Reading passage
----
Monday, January 23, 2012

I watched "The Green Mile" this weekend

It really spoke to me!  As strange as it might seem, I watched that movie and I thought to myself that if I could take Sadie's (our dog) sickness away, I would do it without hesitating.  She is so sick and sad, she can't tell us how much she hurts and she has to feel all of the pain on her own.  I would never want that for her.  I love her more than I ever thought that I could love a pet and the idea of her suffering is terrible.  I really love my dog!  I love her enough to take her pain away.

It's different for me.  I know how to make sense of what is going on in my body and I can talk to people about it and cry about it and rage about it.  That makes it easier.  I know that I don't have to handle it all on my own and that I have people who love me enough to be a shoulder to lean on when I feel like I can't do it on my own.  Sadie doesn't have that and she never will.  Even when I keep my pain to myself, at least I can make sense of it in my head and that seems to help me out.  I convince myself that it won't last forever and that medical advances are happening all of the time and that gives me a small measure of comfort.  Sadie doesn't understand that and I have to imagine that because she doesn't get what's happening to her body, that it probably makes her pain so much worse. 

It's not even a question for me.  If I had John Coffey's power to use to take away my Sadie's agony, I would do it.  She is a part of my family and I love her so very much.  She is powerless to help herself and I can think of no better gift to give her than to ease her pain, if only I could.

I know that this is a bit of an odd blog, but it's been on my mind.
----
Stored data

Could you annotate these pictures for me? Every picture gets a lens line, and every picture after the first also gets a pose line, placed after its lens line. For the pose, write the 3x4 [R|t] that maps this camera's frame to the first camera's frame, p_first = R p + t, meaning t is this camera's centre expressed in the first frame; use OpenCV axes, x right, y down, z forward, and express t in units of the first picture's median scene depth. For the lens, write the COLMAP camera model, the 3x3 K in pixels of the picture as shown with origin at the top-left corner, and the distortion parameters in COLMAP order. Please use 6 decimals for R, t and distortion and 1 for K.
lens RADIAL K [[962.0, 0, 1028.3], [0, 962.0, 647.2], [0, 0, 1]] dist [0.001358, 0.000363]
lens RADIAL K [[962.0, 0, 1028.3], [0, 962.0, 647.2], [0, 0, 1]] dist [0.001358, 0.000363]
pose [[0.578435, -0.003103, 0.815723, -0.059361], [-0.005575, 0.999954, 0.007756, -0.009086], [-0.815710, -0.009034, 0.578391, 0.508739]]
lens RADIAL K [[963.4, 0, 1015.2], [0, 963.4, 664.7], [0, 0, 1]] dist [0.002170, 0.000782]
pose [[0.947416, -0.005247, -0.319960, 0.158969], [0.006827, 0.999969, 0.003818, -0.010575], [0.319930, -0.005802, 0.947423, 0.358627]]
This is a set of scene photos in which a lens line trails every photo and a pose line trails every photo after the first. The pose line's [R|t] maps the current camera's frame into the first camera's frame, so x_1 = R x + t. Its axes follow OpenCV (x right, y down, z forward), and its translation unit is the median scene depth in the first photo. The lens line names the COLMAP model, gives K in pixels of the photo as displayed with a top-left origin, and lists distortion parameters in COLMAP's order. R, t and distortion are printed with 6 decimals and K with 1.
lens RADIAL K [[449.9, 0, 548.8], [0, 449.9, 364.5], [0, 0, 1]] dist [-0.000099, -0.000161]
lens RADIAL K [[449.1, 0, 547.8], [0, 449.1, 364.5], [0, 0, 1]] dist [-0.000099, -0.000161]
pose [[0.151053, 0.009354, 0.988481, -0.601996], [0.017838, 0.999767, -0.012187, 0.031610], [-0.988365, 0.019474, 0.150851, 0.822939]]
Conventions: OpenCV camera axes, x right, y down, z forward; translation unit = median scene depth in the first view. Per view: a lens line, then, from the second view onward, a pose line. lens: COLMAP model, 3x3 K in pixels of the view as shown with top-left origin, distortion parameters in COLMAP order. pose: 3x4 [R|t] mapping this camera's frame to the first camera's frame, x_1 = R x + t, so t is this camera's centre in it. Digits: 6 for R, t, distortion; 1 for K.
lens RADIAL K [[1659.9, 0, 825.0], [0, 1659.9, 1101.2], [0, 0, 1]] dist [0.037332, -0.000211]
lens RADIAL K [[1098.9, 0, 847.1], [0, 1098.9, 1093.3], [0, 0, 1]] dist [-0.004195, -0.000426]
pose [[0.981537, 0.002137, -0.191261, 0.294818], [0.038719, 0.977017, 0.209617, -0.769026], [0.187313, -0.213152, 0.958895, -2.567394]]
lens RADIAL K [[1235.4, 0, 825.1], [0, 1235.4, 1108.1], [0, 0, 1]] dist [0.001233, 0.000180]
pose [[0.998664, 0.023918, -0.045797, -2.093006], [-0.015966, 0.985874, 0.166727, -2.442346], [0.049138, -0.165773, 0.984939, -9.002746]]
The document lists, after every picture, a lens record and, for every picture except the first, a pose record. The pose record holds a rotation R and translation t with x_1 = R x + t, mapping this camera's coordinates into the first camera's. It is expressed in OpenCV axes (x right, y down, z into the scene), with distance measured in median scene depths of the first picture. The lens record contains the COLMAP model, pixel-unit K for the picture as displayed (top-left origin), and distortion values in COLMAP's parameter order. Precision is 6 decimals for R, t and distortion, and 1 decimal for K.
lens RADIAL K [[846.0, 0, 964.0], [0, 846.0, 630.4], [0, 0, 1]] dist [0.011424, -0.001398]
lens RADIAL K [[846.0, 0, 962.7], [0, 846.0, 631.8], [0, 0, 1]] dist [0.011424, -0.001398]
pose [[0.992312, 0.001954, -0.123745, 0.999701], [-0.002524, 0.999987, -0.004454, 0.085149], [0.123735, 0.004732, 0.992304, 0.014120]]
----
What this task involves
Reproduce the portion of the blog post on "The Green Mile" between "It really spoke" and "her pain away.", inclusive.

Output for this exercise
It really spoke to me!  As strange as it might seem, I watched that movie and I thought to myself that if I could take Sadie's (our dog) sickness away, I would do it without hesitating.  She is so sick and sad, she can't tell us how much she hurts and she has to feel all of the pain on her own.  I would never want that for her.  I love her more than I ever thought that I could love a pet and the idea of her suffering is terrible.  I really love my dog!  I love her enough to take her pain away.